(PAGE EXCERPT):

Ogni, the retired police officer, says that he’s hearing the right things from the new mayor, but doesn’t know whether any of it will be enough to save Central Falls. “It seems like he wants to do the right thing, it might be a city that’s too small to survive on its own,” he says.
Even when it comes to the city’s trash, there’s only so much Diossa can do on his own.
A federal judge allowed Central Falls to exit bankruptcy only after the city agreed to an austere budget and mandatory annual tax hikes through 2017. That’s left Diossa relying on private donations to help move the city forward.
"... nobody wants to move their business to a den of iniquity."'
Actor Alec Baldwin is headlining a fundraiser for the city library this week, having first come to its rescue in 2011 when the library’s closure made national news. Actress Viola Davis, who grew up in Central Falls, recently gave $60,000 to the high school, which is one of the lowest performing in the state. Another private donor is pledging $100,000 to help buy a decrepit Victorian mansion across the street from the school and turn it into a tutoring center.
“If a person can donate $100,000, they trust what’s going on,” said Diossa of his efforts to revitalize the city.
Diossa has even used crowdfunding to help fill in the gaps: The city raised $10,000 online last fall to install new trash and recycling bins in Jenks Park outside of City Hall. The old plastic bins kept toppling over, spilling trash all over the yard. The mayor proudly tweeted photos of the new bins this week.
Even minor changes have caught the residents' attention. “Business is not great like before,” said Sun Han, who runs a clothing shop in a building she bought twenty years ago for more than it’s worth now. But, she added, the streets are different. “It’s clean. I can notice.”
Diossa is pursuing other, less appealing plans to help the town recover: He’s lobbying authorities to bring those held in federal custody, including immigrant detainees, back to Central Falls.

(INFORMATION PROVIDED):
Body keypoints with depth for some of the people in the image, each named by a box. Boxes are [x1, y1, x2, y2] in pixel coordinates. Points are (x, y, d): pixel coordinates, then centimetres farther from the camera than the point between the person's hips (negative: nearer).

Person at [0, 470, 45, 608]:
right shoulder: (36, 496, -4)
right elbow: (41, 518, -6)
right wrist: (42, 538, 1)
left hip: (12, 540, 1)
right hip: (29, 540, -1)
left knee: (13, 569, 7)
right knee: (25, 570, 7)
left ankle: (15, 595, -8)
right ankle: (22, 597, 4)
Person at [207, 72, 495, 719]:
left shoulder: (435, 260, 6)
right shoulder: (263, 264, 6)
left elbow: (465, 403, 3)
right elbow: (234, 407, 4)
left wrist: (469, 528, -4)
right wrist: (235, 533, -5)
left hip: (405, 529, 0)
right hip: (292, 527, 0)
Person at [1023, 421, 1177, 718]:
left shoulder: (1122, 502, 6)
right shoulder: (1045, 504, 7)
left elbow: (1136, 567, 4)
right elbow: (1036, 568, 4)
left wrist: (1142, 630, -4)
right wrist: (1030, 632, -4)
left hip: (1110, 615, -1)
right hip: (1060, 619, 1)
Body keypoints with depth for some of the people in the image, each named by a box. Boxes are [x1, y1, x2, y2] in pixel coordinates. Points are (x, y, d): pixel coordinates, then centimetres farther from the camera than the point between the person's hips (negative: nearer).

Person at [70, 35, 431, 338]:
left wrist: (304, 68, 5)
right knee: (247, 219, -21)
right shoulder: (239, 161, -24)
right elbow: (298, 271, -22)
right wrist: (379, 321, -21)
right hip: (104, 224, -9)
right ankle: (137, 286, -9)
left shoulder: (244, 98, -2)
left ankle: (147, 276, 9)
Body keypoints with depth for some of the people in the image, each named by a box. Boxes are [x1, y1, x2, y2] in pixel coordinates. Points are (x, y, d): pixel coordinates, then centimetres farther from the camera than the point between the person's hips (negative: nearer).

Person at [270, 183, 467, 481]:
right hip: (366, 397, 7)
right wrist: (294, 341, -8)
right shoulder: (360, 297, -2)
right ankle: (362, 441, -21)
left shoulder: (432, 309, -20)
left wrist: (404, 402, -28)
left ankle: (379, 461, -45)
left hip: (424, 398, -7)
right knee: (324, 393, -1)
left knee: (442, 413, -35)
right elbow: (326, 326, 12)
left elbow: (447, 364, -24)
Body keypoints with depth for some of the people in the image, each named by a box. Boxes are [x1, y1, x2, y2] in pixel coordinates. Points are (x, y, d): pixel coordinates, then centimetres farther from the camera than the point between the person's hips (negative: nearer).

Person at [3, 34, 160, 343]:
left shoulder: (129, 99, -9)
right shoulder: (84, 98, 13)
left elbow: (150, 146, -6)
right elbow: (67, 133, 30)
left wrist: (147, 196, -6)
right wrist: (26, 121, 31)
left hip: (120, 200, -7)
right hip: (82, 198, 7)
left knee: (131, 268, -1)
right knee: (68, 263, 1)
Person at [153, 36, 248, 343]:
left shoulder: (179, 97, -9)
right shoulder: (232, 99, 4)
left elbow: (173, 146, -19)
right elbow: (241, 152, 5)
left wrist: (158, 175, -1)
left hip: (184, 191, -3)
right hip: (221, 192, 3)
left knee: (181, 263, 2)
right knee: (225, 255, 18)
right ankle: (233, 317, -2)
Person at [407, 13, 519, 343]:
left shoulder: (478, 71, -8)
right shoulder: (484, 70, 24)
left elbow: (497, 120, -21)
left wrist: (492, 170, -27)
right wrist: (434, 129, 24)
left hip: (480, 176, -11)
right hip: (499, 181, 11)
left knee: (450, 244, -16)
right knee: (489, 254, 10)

(QUESTIONS TO ANSWER):
(1) In the article about Central Falls, how much did Actress Viola Davis give to the high school?
(2) Write a continuation of the article about Central Falls, starting after its last sentence.

(ACTIVITY ANSWERS):
(1) $60,000

(2)
“It’s been a priority because of the role it plays in terms of producing revenue,” he said. “I’m not a really big fan of having a prison in Central Falls, but we have to deal with the prospect of it going again.”
In the absence of broader action, towns like Central Falls will continue to remain vulnerable whenever the economy goes south. “An entity so small lacks the resilience to shocks, with no diversity of resources, and very little margin of error for their decision-making,” said Matt Fabian, managing director for Municipal Market Advisors.
Rhode Island’s gubernatorial candidates are promising a turnaround—for real this time. Raimondo and Taveras, both Democrats, warn against the kind of quick fixes that led Rhode Island disastrously astray in the past. “We’ve had this philosophy that if we just bring in the right company, it’s going to save Rhode Island—that needs to change,” Taveras said.
To get Rhode Island going again, “we need a strategy,” said Raimondo. “It’s not spending money—it’s wisely investing.” But the kind of investments that both Raimondo and Taveras are looking for—in infrastructure, education, and tourism—will take real public dollars. Central Falls can't even fix its main commercial drag by itself, since Dexter Street is a state road. And the city could only afford to repave its side streets after striking a deal with the local water supply board to cover most of the cost.
Diossa’s father, for his part, still doesn’t know what he’s going to do after the factory closes in September, and neither does the mayor. But at 52, he’s not ready to retire.
“He’s still very young, he feels young, he’s healthy,” said Diossa. “He’ll look to find another a job.”